◆ **About this task**:
Return each line of the listing in which the word "review" appears.

◆ **Supplied entries**:
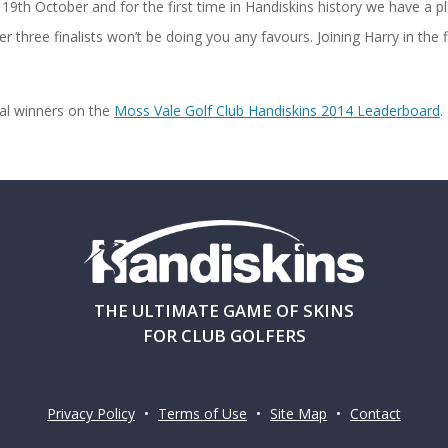
19th October and for the first time in Handiskins history we have a pl
r three finalists won’t be doing you any favours. Joining Harry in the 
nal winners on the
Moss Vale Golf Club Handiskins 2014 Leaderboard
.
THE ULTIMATE GAME OF SKINS
FOR CLUB GOLFERS
Privacy Policy
•
Terms of Use
•
Site Map
•
Contact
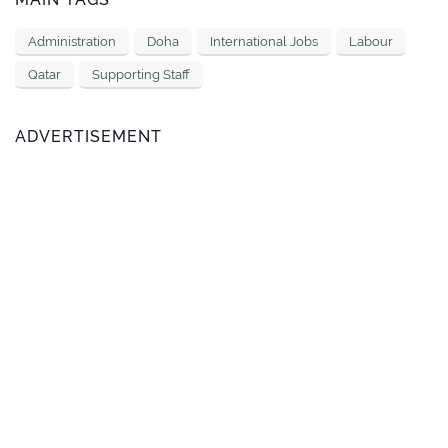
Administration
Doha
International Jobs
Labour
Qatar
Supporting Staff
ADVERTISEMENT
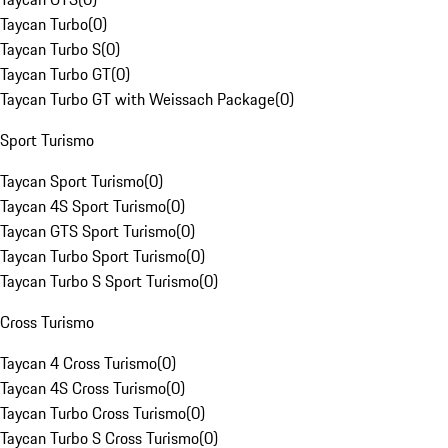
Taycan Turbo
(
0
)
Taycan Turbo S
(
0
)
Taycan Turbo GT
(
0
)
Taycan Turbo GT with Weissach Package
(
0
)
Sport Turismo
Taycan Sport Turismo
(
0
)
Taycan 4S Sport Turismo
(
0
)
Taycan GTS Sport Turismo
(
0
)
Taycan Turbo Sport Turismo
(
0
)
Taycan Turbo S Sport Turismo
(
0
)
Cross Turismo
Taycan 4 Cross Turismo
(
0
)
Taycan 4S Cross Turismo
(
0
)
Taycan Turbo Cross Turismo
(
0
)
Taycan Turbo S Cross Turismo
(
0
)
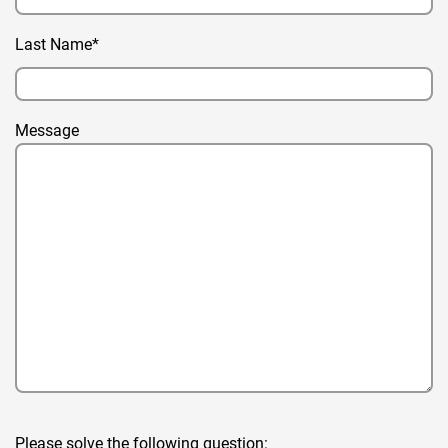
Last Name*
Message
Please solve the following question:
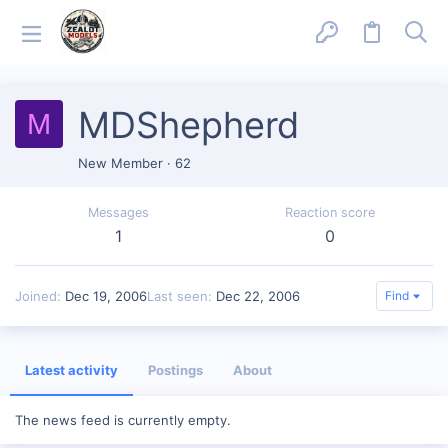
MDShepherd
M
New Member
·
62
Messages
Reaction score
1
0
Joined
Dec 19, 2006
Last seen
Dec 22, 2006
Find
Latest activity
Postings
About
The news feed is currently empty.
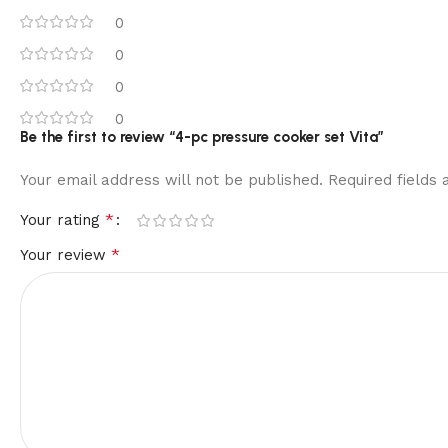
0
0
0
0
Be the first to review “4-pc pressure cooker set Vita”
Your email address will not be published.
Required fields
*
Your rating
*
Your review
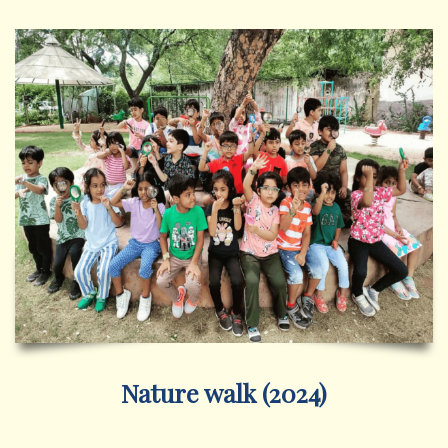
Nature walk (2024)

◆ **Exercise solution**:
Be the first to review “4-pc pressure cooker set Vita”
Your review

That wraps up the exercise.